(Input records)
•••••

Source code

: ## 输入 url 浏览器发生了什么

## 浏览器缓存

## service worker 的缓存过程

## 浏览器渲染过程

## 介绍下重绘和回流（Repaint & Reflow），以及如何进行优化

•••••

Word for word, restate the material above.

(Reply)
Source code

: ## 输入 url 浏览器发生了什么

## 浏览器缓存

## service worker 的缓存过程

## 浏览器渲染过程

## 介绍下重绘和回流（Repaint & Reflow），以及如何进行优化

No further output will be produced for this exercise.